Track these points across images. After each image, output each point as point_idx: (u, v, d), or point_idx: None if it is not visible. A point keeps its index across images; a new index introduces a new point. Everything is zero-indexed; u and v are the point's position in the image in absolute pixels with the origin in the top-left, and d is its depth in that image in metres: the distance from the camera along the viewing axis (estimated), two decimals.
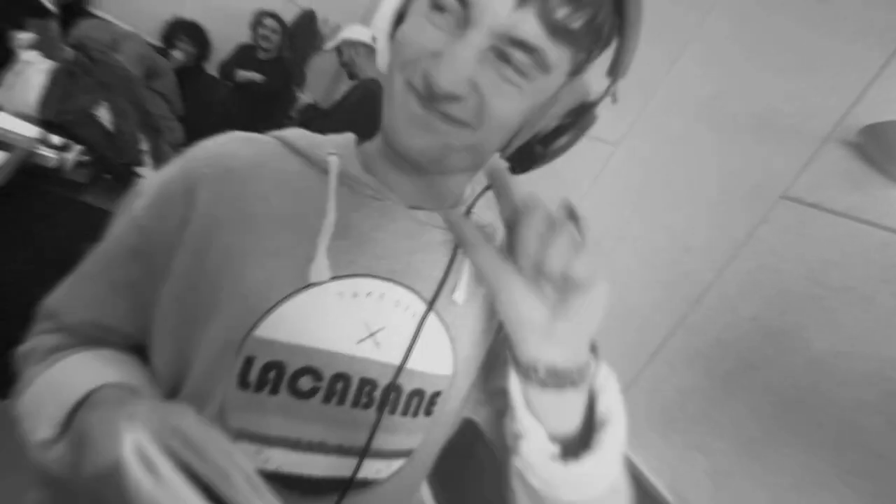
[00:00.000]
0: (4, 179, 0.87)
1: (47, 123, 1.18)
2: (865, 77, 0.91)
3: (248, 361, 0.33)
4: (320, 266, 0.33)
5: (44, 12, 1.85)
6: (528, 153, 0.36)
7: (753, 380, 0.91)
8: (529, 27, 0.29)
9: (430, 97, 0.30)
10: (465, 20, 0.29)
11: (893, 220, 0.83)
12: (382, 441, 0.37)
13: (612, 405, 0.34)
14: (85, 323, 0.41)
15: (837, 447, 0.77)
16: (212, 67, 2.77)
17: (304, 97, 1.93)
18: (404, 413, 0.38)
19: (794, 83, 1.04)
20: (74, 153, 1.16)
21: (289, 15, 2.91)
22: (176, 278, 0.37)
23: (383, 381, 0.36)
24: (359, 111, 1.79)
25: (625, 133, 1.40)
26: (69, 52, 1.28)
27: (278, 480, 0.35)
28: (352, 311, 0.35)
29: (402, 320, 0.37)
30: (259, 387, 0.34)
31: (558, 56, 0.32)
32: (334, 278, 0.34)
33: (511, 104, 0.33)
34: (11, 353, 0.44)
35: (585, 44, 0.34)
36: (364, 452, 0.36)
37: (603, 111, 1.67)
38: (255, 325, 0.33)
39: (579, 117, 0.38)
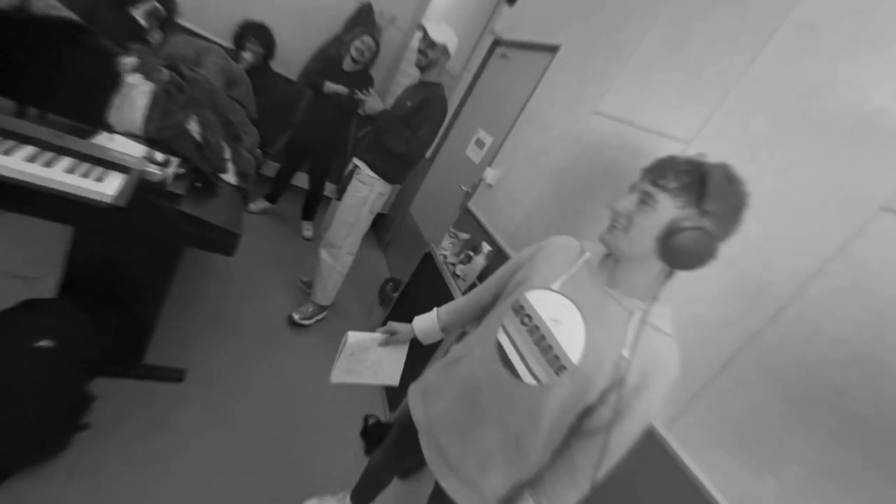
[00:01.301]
0: (127, 200, 1.01)
1: (150, 140, 1.34)
2: None
3: (516, 301, 0.82)
4: (557, 285, 0.79)
5: (143, 32, 2.05)
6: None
7: (837, 406, 0.86)
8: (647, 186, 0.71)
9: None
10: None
11: None
12: (535, 365, 0.77)
13: None
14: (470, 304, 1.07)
15: None
16: (276, 65, 2.92)
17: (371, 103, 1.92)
18: (548, 362, 0.75)
19: None
20: (173, 167, 1.30)
21: (345, 11, 2.97)
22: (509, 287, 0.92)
23: (548, 338, 0.76)
24: (441, 121, 1.89)
25: (698, 130, 1.31)
26: (165, 73, 1.41)
27: (499, 350, 0.82)
28: (555, 306, 0.77)
29: (572, 321, 0.75)
30: (513, 308, 0.82)
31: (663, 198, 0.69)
32: (558, 292, 0.78)
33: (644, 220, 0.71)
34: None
35: (678, 193, 0.68)
36: (523, 357, 0.79)
37: (677, 107, 1.60)
38: (527, 292, 0.81)
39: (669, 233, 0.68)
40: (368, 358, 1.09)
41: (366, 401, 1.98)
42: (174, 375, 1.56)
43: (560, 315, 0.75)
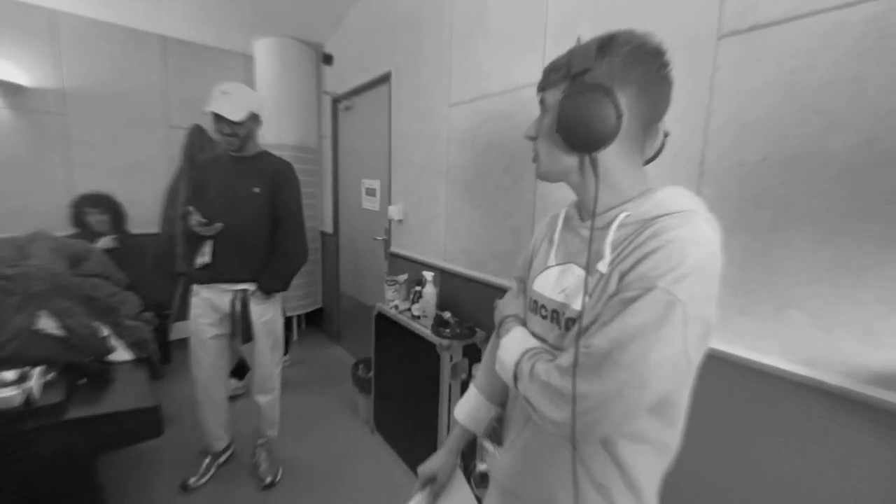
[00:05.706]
0: None
1: None
2: None
3: (529, 299, 0.73)
4: (552, 258, 0.69)
5: None
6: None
7: (794, 213, 0.87)
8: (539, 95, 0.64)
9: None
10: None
11: None
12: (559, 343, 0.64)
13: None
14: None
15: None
16: (133, 225, 2.67)
17: None
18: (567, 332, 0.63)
19: None
20: (35, 378, 1.05)
21: (175, 142, 2.84)
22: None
23: (565, 312, 0.63)
24: (300, 186, 1.76)
25: (543, 63, 1.37)
26: None
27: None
28: (558, 278, 0.66)
29: (575, 279, 0.63)
30: (531, 309, 0.71)
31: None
32: (555, 265, 0.68)
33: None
34: None
35: (559, 81, 0.60)
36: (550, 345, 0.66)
37: (515, 60, 1.60)
38: (533, 284, 0.72)
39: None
40: None
41: None
42: None
43: (564, 283, 0.64)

▸ TASK DESCRIPTION:
Hand over the entries again, exactly as written and without the pictures.

▸ RESULT BELOW:
Track these points across images. After each image, output each point as point_idx: (u, v, d), or point_idx: None if it is not visible. A point keeps its index across images; a new index introduces a new point. Everything is zero-indexed; u and v are the point's position in the image in absolute pixels with the origin in the top-left, and d is its depth in that image in metres: the distance from the camera along the viewing axis (estimated), two decimals.
[00:00.000]
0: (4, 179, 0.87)
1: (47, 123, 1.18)
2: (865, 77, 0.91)
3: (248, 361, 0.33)
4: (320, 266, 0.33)
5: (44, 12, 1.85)
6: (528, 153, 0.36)
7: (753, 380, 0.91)
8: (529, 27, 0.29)
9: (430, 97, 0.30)
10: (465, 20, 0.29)
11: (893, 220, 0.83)
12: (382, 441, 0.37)
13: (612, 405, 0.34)
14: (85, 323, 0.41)
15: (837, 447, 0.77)
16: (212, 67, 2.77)
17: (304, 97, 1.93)
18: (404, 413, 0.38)
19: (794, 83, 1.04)
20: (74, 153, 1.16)
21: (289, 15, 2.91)
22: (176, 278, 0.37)
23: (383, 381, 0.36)
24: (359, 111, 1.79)
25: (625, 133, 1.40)
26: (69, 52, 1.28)
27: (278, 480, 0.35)
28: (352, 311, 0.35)
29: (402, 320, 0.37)
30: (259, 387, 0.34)
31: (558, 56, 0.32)
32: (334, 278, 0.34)
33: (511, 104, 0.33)
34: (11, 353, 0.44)
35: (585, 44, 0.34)
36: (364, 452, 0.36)
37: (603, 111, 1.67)
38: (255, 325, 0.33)
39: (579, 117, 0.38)
[00:01.301]
0: (127, 200, 1.01)
1: (150, 140, 1.34)
2: None
3: (516, 301, 0.82)
4: (557, 285, 0.79)
5: (143, 32, 2.05)
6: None
7: (837, 406, 0.86)
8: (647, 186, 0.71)
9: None
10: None
11: None
12: (535, 365, 0.77)
13: None
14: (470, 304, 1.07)
15: None
16: (276, 65, 2.92)
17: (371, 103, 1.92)
18: (548, 362, 0.75)
19: None
20: (173, 167, 1.30)
21: (345, 11, 2.97)
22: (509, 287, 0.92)
23: (548, 338, 0.76)
24: (441, 121, 1.89)
25: (698, 130, 1.31)
26: (165, 73, 1.41)
27: (499, 350, 0.82)
28: (555, 306, 0.77)
29: (572, 321, 0.75)
30: (513, 308, 0.82)
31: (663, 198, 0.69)
32: (558, 292, 0.78)
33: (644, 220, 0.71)
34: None
35: (678, 193, 0.68)
36: (523, 357, 0.79)
37: (677, 107, 1.60)
38: (527, 292, 0.81)
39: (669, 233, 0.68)
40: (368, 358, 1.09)
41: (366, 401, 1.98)
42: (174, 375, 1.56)
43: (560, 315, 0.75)
[00:05.706]
0: None
1: None
2: None
3: (529, 299, 0.73)
4: (552, 258, 0.69)
5: None
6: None
7: (794, 213, 0.87)
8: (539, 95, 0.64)
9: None
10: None
11: None
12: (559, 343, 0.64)
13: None
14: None
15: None
16: (133, 225, 2.67)
17: None
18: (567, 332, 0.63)
19: None
20: (35, 378, 1.05)
21: (175, 142, 2.84)
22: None
23: (565, 312, 0.63)
24: (300, 186, 1.76)
25: (543, 63, 1.37)
26: None
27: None
28: (558, 278, 0.66)
29: (575, 279, 0.63)
30: (531, 309, 0.71)
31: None
32: (555, 265, 0.68)
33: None
34: None
35: (559, 81, 0.60)
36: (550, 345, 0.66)
37: (515, 60, 1.60)
38: (533, 284, 0.72)
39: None
40: None
41: None
42: None
43: (564, 283, 0.64)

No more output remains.